You are making an explicit statement that certain historical trends and revisions of ethical systems are essentially inevitable. I am not twisting your positions into ones you don't hold and ascribing them to you, which is how the "straw man" fallacy functions.
Nor am I saying that "all predictions are impossible," rather that it is obvious that extenuating circumstances routinely disrupt what seems to be a "historic inevitability." Who predicted the assassination of Franz Ferdinand, and the world war that resulted? Who predicted the fall of the Berlin Wall? The rise of China as a quasi-capitalist powerhouse? The appearance of Al-Qaeda and international Islamist terrorism? The fall of Rome, the rise of Christianity, the appearance and spread of Islam?
On the flip side: In the 70s, Japan was regarded as a mortal threat to American industrial pre-eminence. The US economy subsequently boomed while Japan suffered from an extended deflationary cycle that still afflicts their economy. Or in ancient times, the divided Greek city-states seemed doomed in the face of Darius' overwhelming military might, yet the Persians were driven out of Greece in the end. And surely, many empires presumed they would "inevitably" persist far longer than they actually did.
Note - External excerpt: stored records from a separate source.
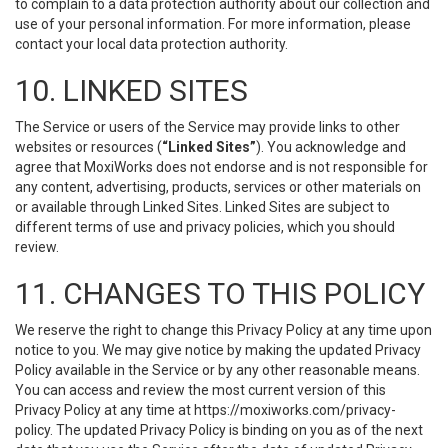
to complain to a data protection authority about our collection and
use of your personal information. For more information, please
contact your local data protection authority.
10. LINKED SITES
The Service or users of the Service may provide links to other
websites or resources (
“Linked Sites”
). You acknowledge and
agree that MoxiWorks does not endorse and is not responsible for
any content, advertising, products, services or other materials on
or available through Linked Sites. Linked Sites are subject to
different terms of use and privacy policies, which you should
review.
11. CHANGES TO THIS POLICY
We reserve the right to change this Privacy Policy at any time upon
notice to you. We may give notice by making the updated Privacy
Policy available in the Service or by any other reasonable means.
You can access and review the most current version of this
Privacy Policy at any time at https://moxiworks.com/privacy-
policy. The updated Privacy Policy is binding on you as of the next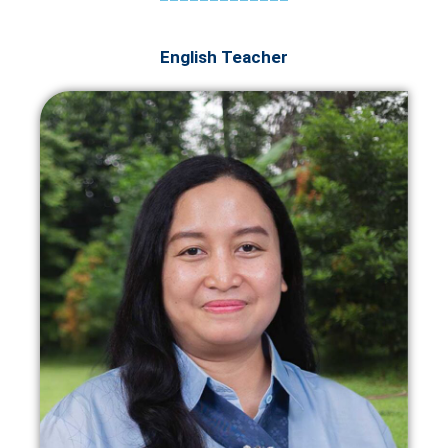
English Teacher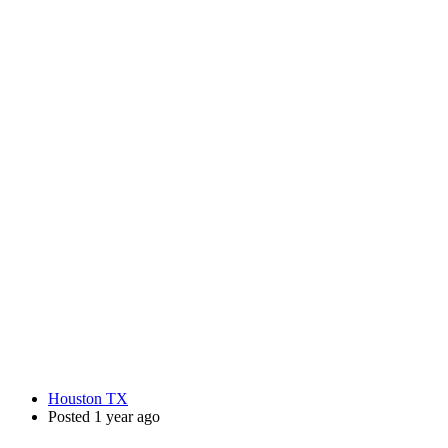
Houston TX
Posted 1 year ago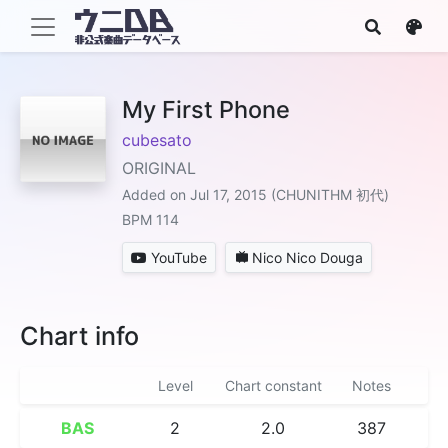
My First Phone
cubesato
ORIGINAL
Added on Jul 17, 2015 (CHUNITHM 初代)
BPM 114
YouTube
Nico Nico Douga
Chart info
Level
Chart constant
Notes
BAS
2
2.0
387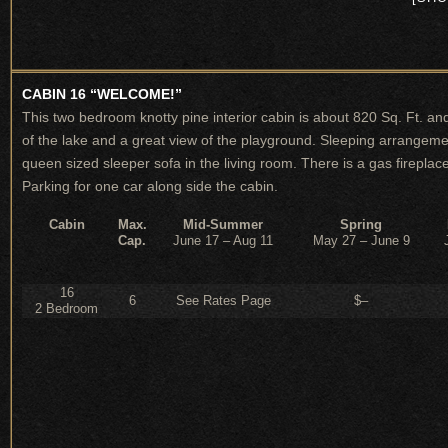
CABIN 16 “WELCOME!”
This two bedroom knotty pine interior cabin is about 820 Sq. Ft. and
of the lake and a great view of the playground. Sleeping arrangeme
queen sized sleeper sofa in the living room. There is a gas fireplace,
Parking for one car along side the cabin.
Cabin
Max.
Mid-Summer
Spring
Cap.
June 17 – Aug 11
May 27 – June 9
16
6
See Rates Page
$–
2 Bedroom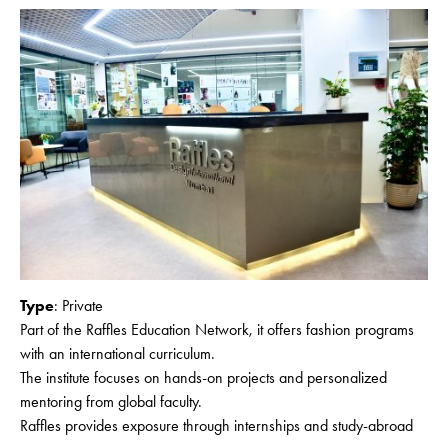
Type
: Private
Part of the Raffles Education Network, it offers fashion programs
with an international curriculum.
The institute focuses on hands-on projects and personalized
mentoring from global faculty.
Raffles provides exposure through internships and study-abroad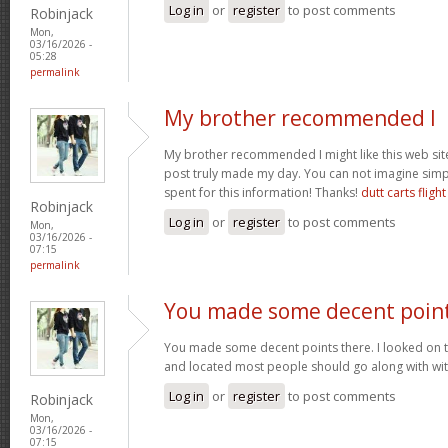
Log in
or
register
to post comments
Robinjack
Mon,
03/16/2026 -
05:28
permalink
My brother recommended I
My brother recommended I might like this web site.
post truly made my day. You can not imagine sim
spent for this information! Thanks!
dutt carts flight
Robinjack
Log in
or
register
to post comments
Mon,
03/16/2026 -
07:15
permalink
You made some decent poin
You made some decent points there. I looked on t
and located most people should go along with wit
Log in
or
register
to post comments
Robinjack
Mon,
03/16/2026 -
07:15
Trust me, we could sit here all day and rattle off failed predictions and massive surprises throughout recorded history.
History is usually only "predictable" in hindsight.
True. However, my examples are nowhere near as extreme or outlandish, and numerous examples are drawn from history.
See,
that is a straw man argument.
I am not stating that the US is
going to turn into a totalitarian state. My point is that because you cannot predict the future, it is impossible to establish ethical guidelines based upon presumptions about the moral guidelines that will be established by a future society.
The evidence is abundant that history is not predictable, nor are social attitudes.
More importantly, if you index your ethical premises to an unknown future date, what are the ethical premises that the Future People will bring to bear? Won't they in turn be obligated to guess what morals the Future Future People will hold? How long in the future should we look -- 50 years, 100 years, 200 years? The very idea either turns into an infinite regress or a series of moving targets, each less predictable than the last.
Last but not least, why should I care about a future judgment? I'll be dead and buried by the time such an era rolls around. Do I really need to concern myself with being judged by people who don't yet exist, and whose moral principles are a huge question mark?
I recommend you stick with contemporary ethical principles, rather than grasp at an illusory future.